ZOBACZ WIDEO Dariusz Tuzimek: Rosjanie nie mieli piłkarskich argumentów. Wystarczyła im wola walki i ambicja
Zaczęli nowe życie niedaleko Bazylei. W bardzo drogim kraju, bez środków do życia, bez znajomości języka. Mały Xherdan pomagał mamie sprzątać biura, był jej pomocnikiem od odkurzania. Dwaj bracia myli okna. Ojciec łapał każde dorywcze zajęcie, mył naczynia, pomagał przy drogowych konstrukcjach. Żyli od wypłaty do wypłaty, zaskórniaki wysyłali rodzinie w Kosowie albo oszczędzali na coroczną podróż do Glijan. Wojna sprawiła, że nie mieli do czego wracać.
- Dom naszego wuja spalił się, nasz ocalał, ale wszystko rozkradziono albo zniszczono - opowiadał.
Wszystko dla piłki
W Szwajcarii nie czuł się obco. Wbrew woli mamy, wymykał się do jednej z mniej bezpiecznych dzielnic, kopał piłkę z emigrantami. Często znacznie starszymi, muskularnymi. Do teraz Shaqiri nie boi się żadnego rywala, mimo ledwie 169 cm wzrostu przestawia głowę wyższych obrońców. Tyrał na siłowni i wygląda jak współczesny gladiator.
Rodzice pogodzili się z jego pasją, choć ledwo wiązali koniec z końcem, zafundowali mu wymarzony prezent. Na siódme urodziny dostał koszulkę brazylijskiego Ronaldo, traktował ją jak relikwię i nie zwracał uwagi, że to jedna z wielu tańszych podróbek. Ojca nie było stać na oryginał. - To jeden z najszczęśliwszych dni w moim życiu. Nosiłam koszulkę non stop przez 10 dni - przyznał.

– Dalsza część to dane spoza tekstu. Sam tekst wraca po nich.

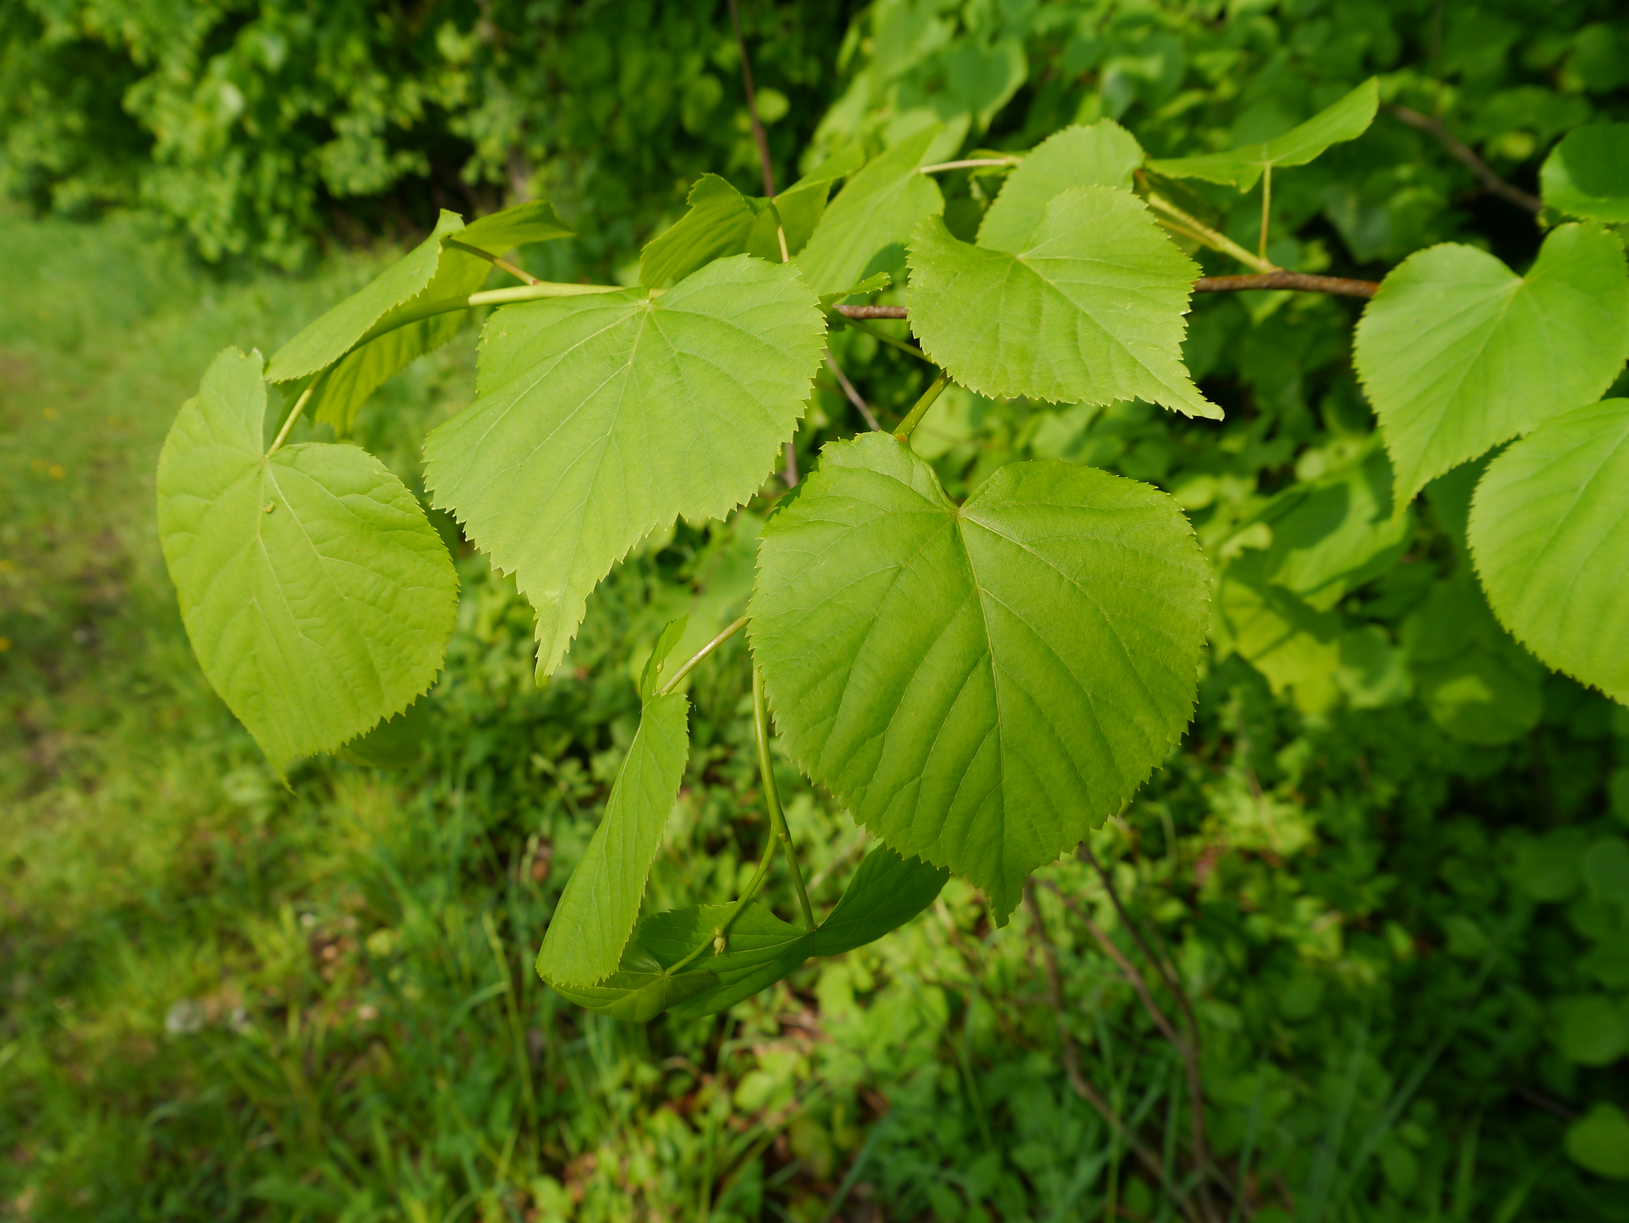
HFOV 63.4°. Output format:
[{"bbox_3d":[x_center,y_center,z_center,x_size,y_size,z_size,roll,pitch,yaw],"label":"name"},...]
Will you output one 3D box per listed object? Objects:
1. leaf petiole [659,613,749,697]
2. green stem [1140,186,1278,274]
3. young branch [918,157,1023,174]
[{"bbox_3d":[-0.028,0.011,0.340,0.036,0.004,0.004,-42,41,-19],"label":"leaf petiole"},{"bbox_3d":[0.113,-0.110,0.380,0.052,0.007,0.007,37,35,13],"label":"green stem"},{"bbox_3d":[0.050,-0.142,0.420,0.036,0.004,0.004,-5,24,0],"label":"young branch"}]

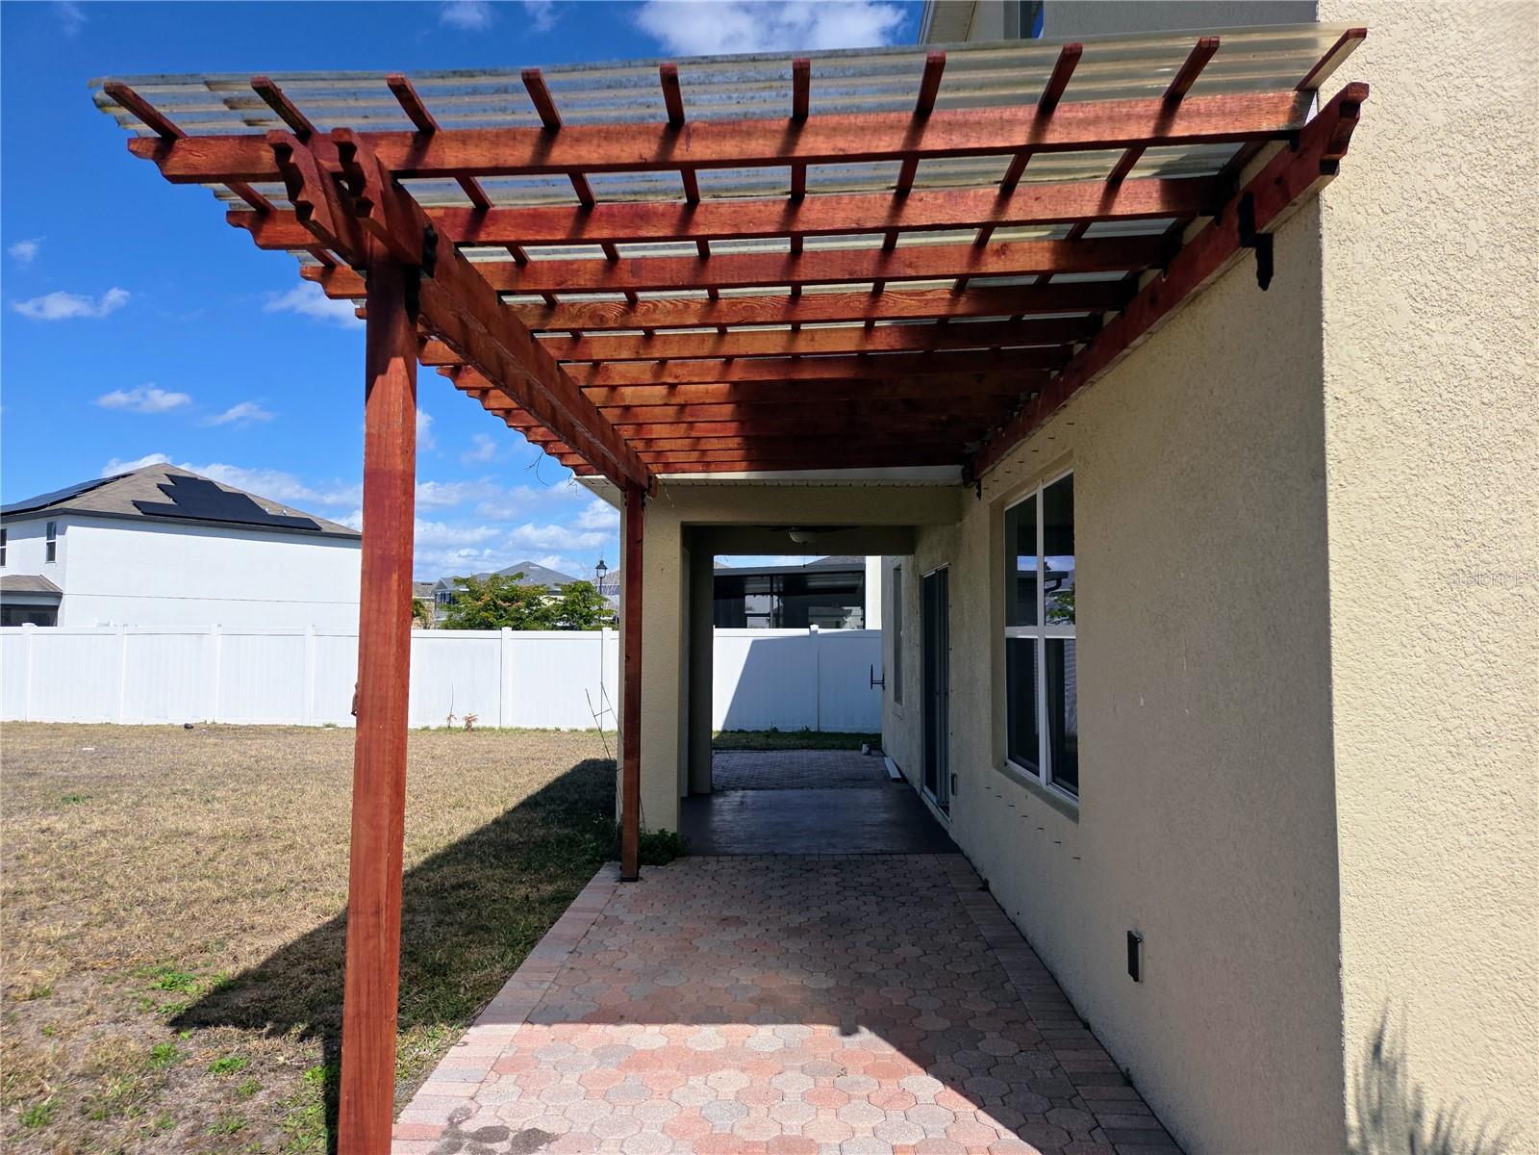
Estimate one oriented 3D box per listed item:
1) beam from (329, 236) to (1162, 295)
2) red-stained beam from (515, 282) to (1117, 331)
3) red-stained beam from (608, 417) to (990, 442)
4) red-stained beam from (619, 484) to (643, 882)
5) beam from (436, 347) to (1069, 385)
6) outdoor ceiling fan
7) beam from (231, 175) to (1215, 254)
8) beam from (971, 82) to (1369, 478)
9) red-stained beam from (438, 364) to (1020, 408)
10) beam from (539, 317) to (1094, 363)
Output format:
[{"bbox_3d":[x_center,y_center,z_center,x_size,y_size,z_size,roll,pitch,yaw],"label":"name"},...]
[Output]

Pieniądze starczyły jedynie na podstawowe potrzeby. Na obozy piłkarskie dla trójki braci już nie. Rodzeństwo musiało zarobić na swój rozwój, 16-letni Xherdan przez trzy tygodnie kosił trawniki w okolicy, w końcu uzbierał 700 franków szwajcarskich i pojechał do Hiszpanii.

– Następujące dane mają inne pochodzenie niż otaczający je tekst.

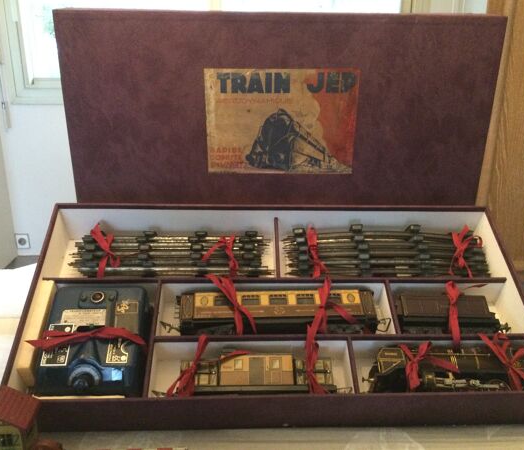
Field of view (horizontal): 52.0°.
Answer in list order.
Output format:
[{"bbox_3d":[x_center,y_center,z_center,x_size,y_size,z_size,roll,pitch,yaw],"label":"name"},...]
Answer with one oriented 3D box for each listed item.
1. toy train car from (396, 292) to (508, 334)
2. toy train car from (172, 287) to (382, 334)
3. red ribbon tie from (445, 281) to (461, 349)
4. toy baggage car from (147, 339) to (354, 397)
[{"bbox_3d":[0.313,0.164,0.903,0.179,0.062,0.086,0,47,-3],"label":"toy train car"},{"bbox_3d":[0.028,0.159,0.889,0.330,0.062,0.095,0,47,-3],"label":"toy train car"},{"bbox_3d":[0.309,0.143,0.869,0.022,0.029,0.126,9,47,5],"label":"red ribbon tie"},{"bbox_3d":[-0.009,0.196,0.673,0.218,0.056,0.074,0,47,-4],"label":"toy baggage car"}]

Po latach mówił: - Bałem się, że koledzy będą śmiać się z mojego ubóstwa. Po treningu wszystkie dzieci chciały coś zjeść z kiosku, a moi bracia i ja nigdy nie mieliśmy pieniędzy, więc wymyślaliśmy jakąś wymówkę. Najczęściej twierdziliśmy, że musimy wracać do domu.
"Wow, patrzę na Iniestę"
Do poważnej piłki dostał się jako 17-latek, zagrał 20 minut w meczu FC Basel. Trener ściągnął go na ziemię: - Umiesz tylko dryblować. Wracasz do rezerw. Po dwóch tygodniach nowy szkoleniowiec zaprosił Xherdana na zajęcia. Shaqiri tym razem został w seniorach na zawsze. Błyszczał w kraju, rok później pojechał na MŚ 2010. Nie wierzył w swoje szczęście: - Przecież rok temu wracałem w nocy z niebezpiecznej dzielnicy, a teraz ochroniarze pilnują naszych pokoi.

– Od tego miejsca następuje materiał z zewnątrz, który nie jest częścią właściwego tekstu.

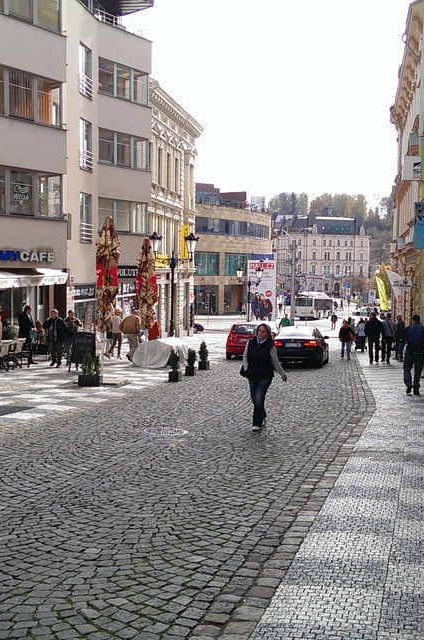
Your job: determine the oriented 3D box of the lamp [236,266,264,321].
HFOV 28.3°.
[{"bbox_3d":[3.093,-1.899,69.343,2.100,4.800,0.650,1,4,5],"label":"lamp"}]

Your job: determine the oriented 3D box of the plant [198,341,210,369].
[{"bbox_3d":[-0.217,1.061,25.893,0.270,0.930,0.270,2,4,25],"label":"plant"}]

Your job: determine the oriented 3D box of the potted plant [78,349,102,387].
[{"bbox_3d":[-2.725,1.086,19.205,0.530,0.800,0.270,1,3,9],"label":"potted plant"}]

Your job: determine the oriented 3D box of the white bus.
[{"bbox_3d":[13.619,-1.833,110.968,2.500,3.150,12.000,2,4,19],"label":"white bus"}]

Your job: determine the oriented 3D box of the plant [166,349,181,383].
[{"bbox_3d":[-0.909,1.098,20.560,0.270,0.820,0.270,2,4,15],"label":"plant"}]

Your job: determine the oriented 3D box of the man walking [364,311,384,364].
[{"bbox_3d":[5.533,0.629,28.600,0.600,1.790,0.420,1,4,7],"label":"man walking"}]

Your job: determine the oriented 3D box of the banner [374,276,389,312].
[{"bbox_3d":[11.313,-1.764,56.000,0.850,2.350,0.200,2,4,12],"label":"banner"}]

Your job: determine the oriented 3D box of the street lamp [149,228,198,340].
[{"bbox_3d":[-1.721,-1.408,36.841,2.200,4.850,0.650,1,4,8],"label":"street lamp"}]

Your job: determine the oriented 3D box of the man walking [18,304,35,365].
[{"bbox_3d":[-5.744,0.459,26.100,0.500,1.820,0.500,2,4,18],"label":"man walking"}]

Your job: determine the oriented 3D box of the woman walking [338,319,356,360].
[{"bbox_3d":[5.475,0.774,33.876,0.550,1.600,0.420,1,4,8],"label":"woman walking"}]

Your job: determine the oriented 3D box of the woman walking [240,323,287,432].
[{"bbox_3d":[0.777,0.872,12.700,0.660,1.650,0.480,1,4,7],"label":"woman walking"}]

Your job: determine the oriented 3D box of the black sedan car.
[{"bbox_3d":[3.000,0.830,28.653,1.790,1.400,4.550,1,0,10],"label":"black sedan car"}]

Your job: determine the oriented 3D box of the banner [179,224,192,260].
[{"bbox_3d":[-1.401,-4.144,45.000,0.500,1.800,0.150,1,4,9],"label":"banner"}]

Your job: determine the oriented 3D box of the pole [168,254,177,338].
[{"bbox_3d":[-1.356,-0.475,28.882,0.350,3.750,0.350,2,4,10],"label":"pole"}]

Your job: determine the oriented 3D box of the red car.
[{"bbox_3d":[1.676,0.808,34.805,1.680,1.480,3.850,2,0,8],"label":"red car"}]

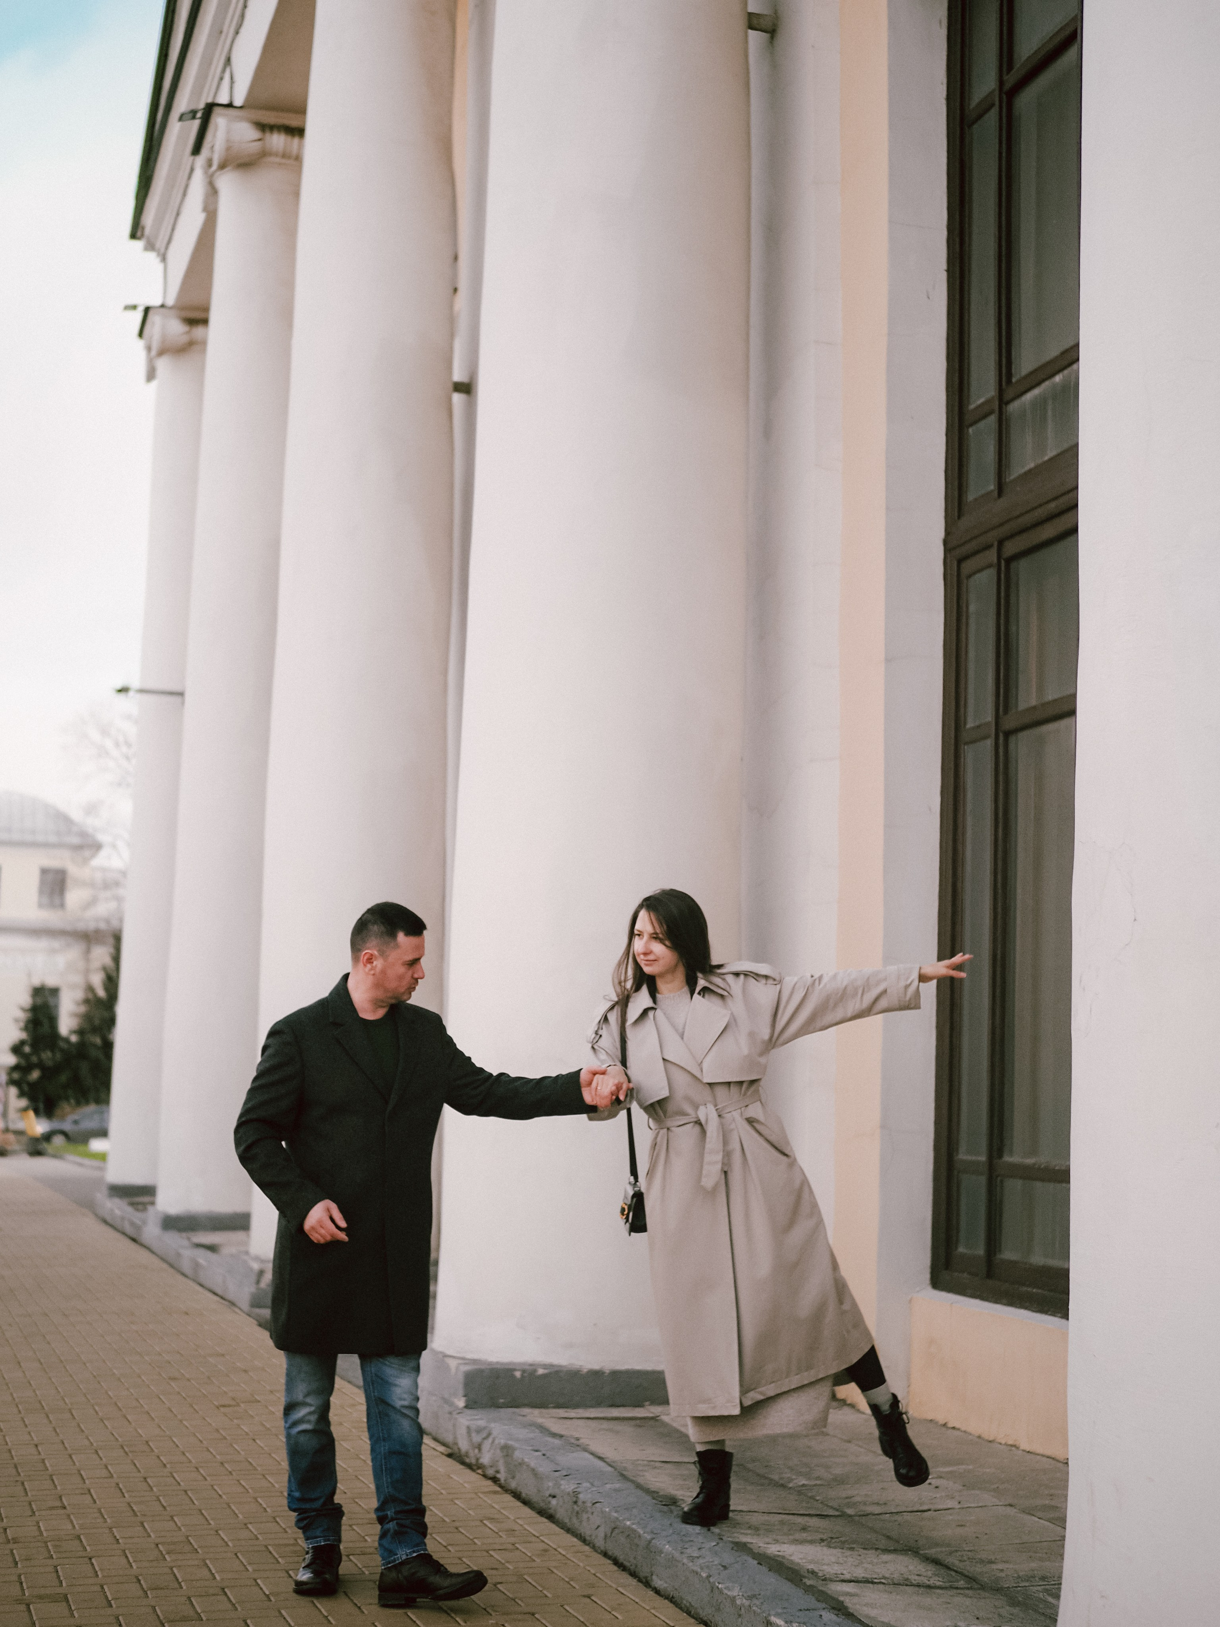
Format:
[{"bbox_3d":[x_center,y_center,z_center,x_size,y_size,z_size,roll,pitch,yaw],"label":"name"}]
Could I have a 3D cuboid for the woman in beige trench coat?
[{"bbox_3d":[0.463,1.071,6.466,1.030,1.720,0.620,0,-7,12],"label":"woman in beige trench coat"}]

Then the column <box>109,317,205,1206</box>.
[{"bbox_3d":[-4.735,-0.573,26.262,1.320,9.650,1.320,4,-7,-16],"label":"column"}]

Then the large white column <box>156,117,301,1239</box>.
[{"bbox_3d":[-3.142,-1.215,20.827,1.320,9.650,1.320,4,-7,-16],"label":"large white column"}]

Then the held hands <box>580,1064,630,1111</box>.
[{"bbox_3d":[-0.012,0.718,6.170,0.130,0.115,0.110,4,-8,-20],"label":"held hands"}]

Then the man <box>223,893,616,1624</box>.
[{"bbox_3d":[-0.481,1.135,6.199,0.950,1.800,0.580,4,-8,-20],"label":"man"}]

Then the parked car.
[{"bbox_3d":[-15.246,9.599,72.000,4.400,1.450,1.750,4,-7,-16],"label":"parked car"}]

Z ławki oglądał m.in. wygrane spotkanie 1:0 z późniejszymi mistrzami, Hiszpanami. - Wow, patrzę z bliska na Iniestę. Podziwiałem go w telewizji, a on jest właśnie tutaj, przede mną - pomyślał wtedy.
Wtedy dopiero wchodził do kadry, po ośmiu latach jest liderem pełną gębą. W klubach wiodło się mu gorzej, co prawda szybko sięgnął po niego Bayern Monachium, ale nie do końca sprawdził się w Bawarii. Po trzech latach przeniósł się do Interu Mediolan i znowu to samo. W końcu trafił do przeciętnego Stoke City i aż nie do wiary, że taki piłkarz spędził trzy sezony w angielskim przeciętniaku. Wygląda na to, że po MŚ w Rosji wróci do klubu jedynie po to, by spakować szafkę. Media spekulują o zainteresowaniu ze strony Liverpoolu.
Dwie flagi
Zanim zajmie się przyszłością, Shaqiri powalczy z kolegami o największy sukces szwajcarskiej piłki od 1954 roku. Jeśli wygrają ze Szwedami, to pozbędą się klątwy 1/8 finału, cztery razy odpadali z wielkiego turnieju na tym etapie.
- Dla moich rodziców to naprawdę wielka chwila, kiedy widzą, że gram w MŚ. Przyjechali do Szwajcarii z niczym, a pracowali tak ciężko, aby spróbować stworzyć dobre warunki dla swoich dzieci - podkreśla.
Jak zawsze wyjdzie na murawę w butach z flagami Szwajcarii i Kosowa. - Nie z powodu polityki, po prostu opowiadam historię mojego życia - zaznaczył. - Ale spokojnie, na mojej lepszej lewej nodze jest szwajcarska flaga - dodał.
Mecz Szwajcaria - Szwecja odbędzie się 3 lipca, początek o godz. 16.00.